Navigating the waters in Maneater is also problematic. The lack of an on-screen map, or any way of marking your trail with a constant indicator — like say, the kind they employed in Fable 2 — means you constantly have to switch to the full-screen map to figure out where to go. Granted, you can mark spots on the map, which puts a beam of blue light in the sky to indicate where you want to go. But with the waterways being rather maze-like, doing this doesn’t make it any easier to actually get there.
There’s also a lack of variety in Maneater. It’s a lot of eat or be eaten. Which, admittedly, what a shark’s life is like, and you don’t hear them complaining about being bored. But then, they’re sharks, and sharks can’t speak, so even if they were bored, how would you know?
It also doesn’t help that, when you’re just a kid or a teenager, you have to face off against alligators, who are both much, much stronger than you, and also really common. Granted, you do eventually get bigger than them, but until you do, this can be really frustrating. Doubly so when you get attacked by two at the same time.
Even the goofy narration in Maneater gets to be a bit much after a while. Though delivered expertly by Chris Parnell of Rick & Morty and Archer fame, his bon mots are entertaining for the first hour or two, but eventually have you wishing he would take a break. Or hand the mic over to H. Jon Benjamin or Justin Roiland.
Maneater also has a problem so common these days that I basically just cut and paste this paragraph into every relevant review: the type is too small. If you sit at a reasonable distance from your television — y’know, like your mama told you to — you’ll have a lot of trouble reading the menus and especially the captions. The tiny, tiny captions.

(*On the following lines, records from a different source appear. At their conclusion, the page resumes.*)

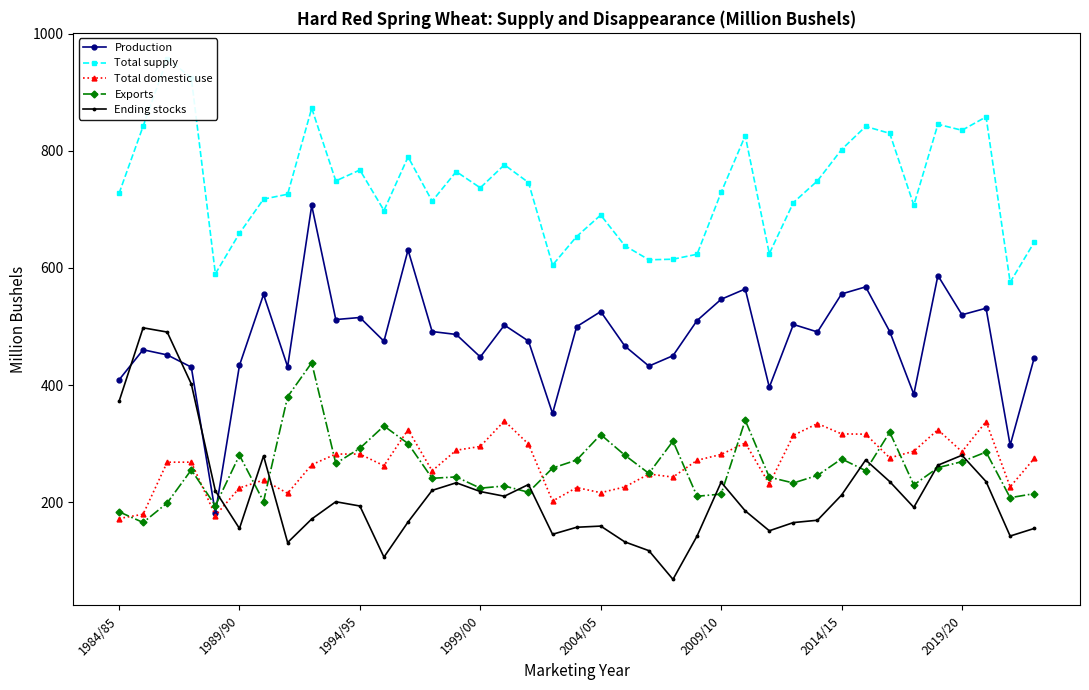

Count the number of categories in the chart.

39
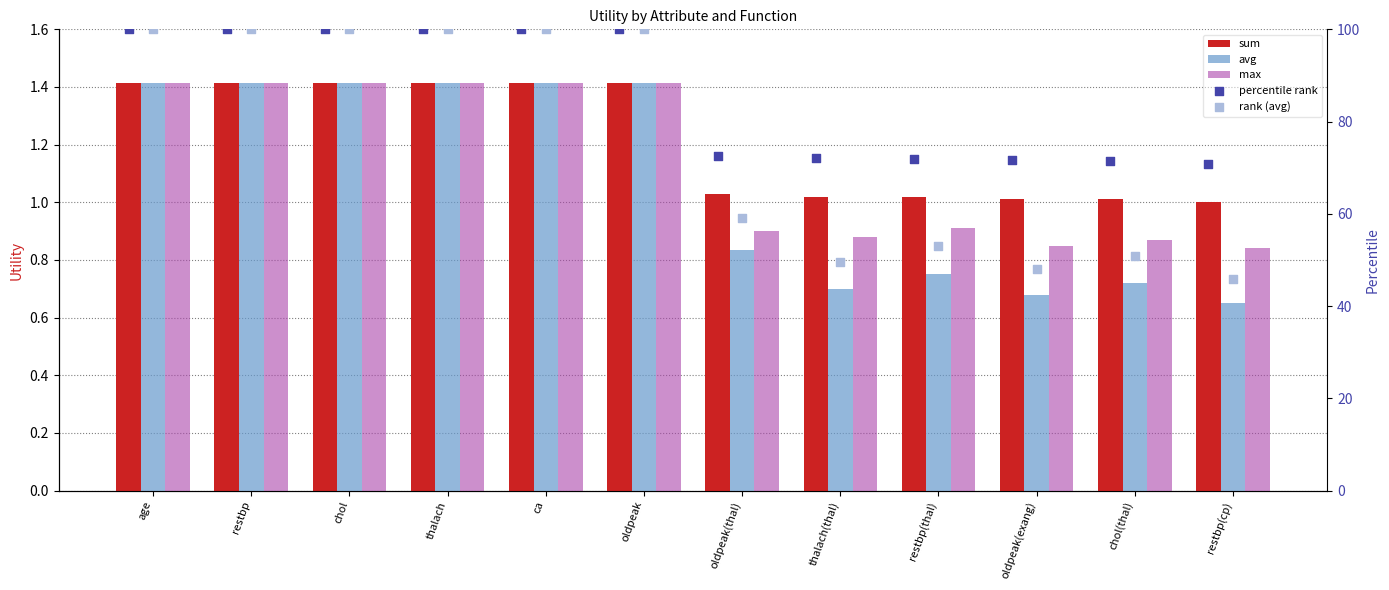

Is the value of avg at thalach(thal) greater than the value of percentile rank at age?

No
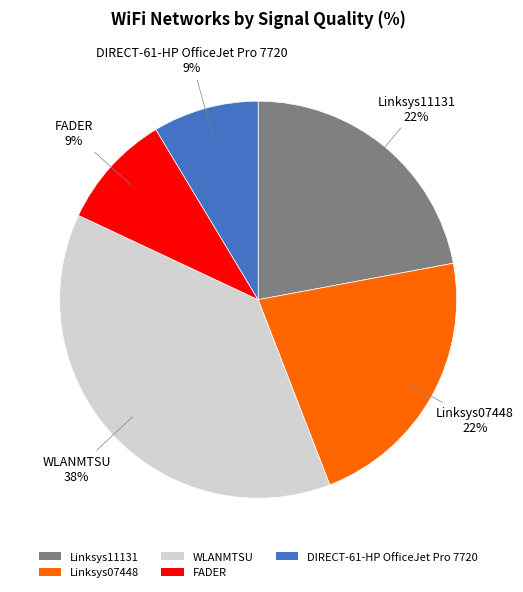

Does Linksys11131 represent more than half of the total?

No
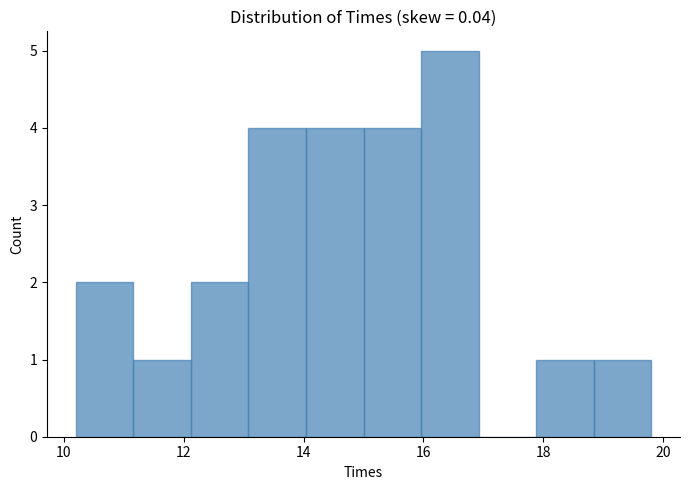

Which range on the x-axis has the tallest bar?

15.96 to 16.92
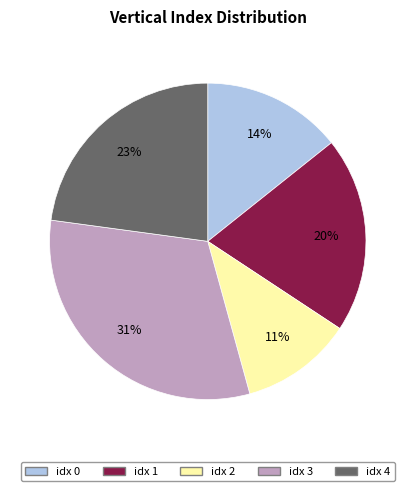

Does any single category account for the majority?

No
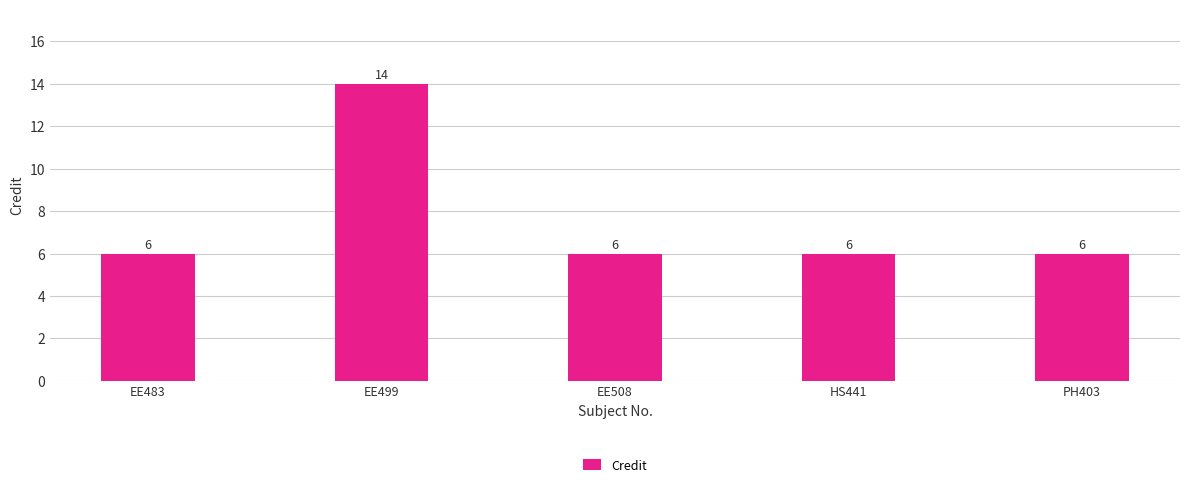

Reading right to left, extract all data points from this chart.

6	6	6	14	6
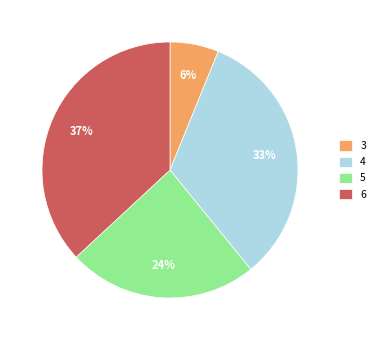

How many segments does this pie chart have?

4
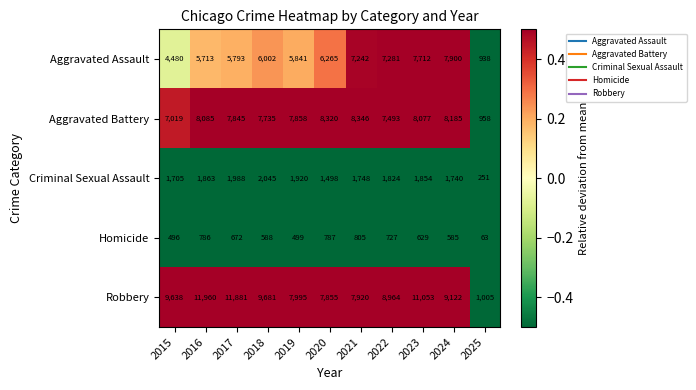

Rank the series by their maximum value, from lowest to highest.

Homicide, Criminal Sexual Assault, Aggravated Assault, Aggravated Battery, Robbery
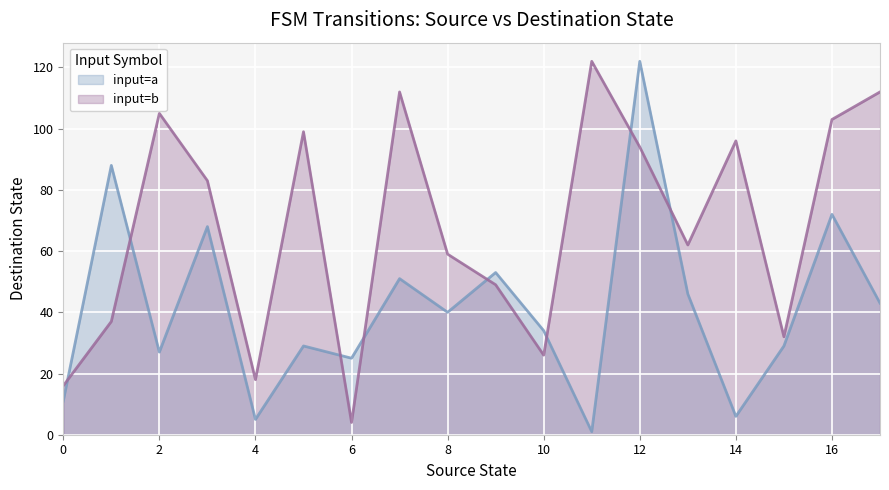

What is the difference between the maximum and minimum values in the input=b series?

118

As bad as this may make Maneater sound,
it is still a fairly entertaining game. Granted, some of that comes from being unique — it is the first shARkPG I’ve ever played — and is decidedly more so having a silliness that makes it more Sharknado-esque than Shark Week approved. It’s also satisfying when you can go on a killing spree without being accosted by some future piece of luggage. But the lack of variety and problematic camera controls and world navigation keep it from being as, well, biting as it could’ve been.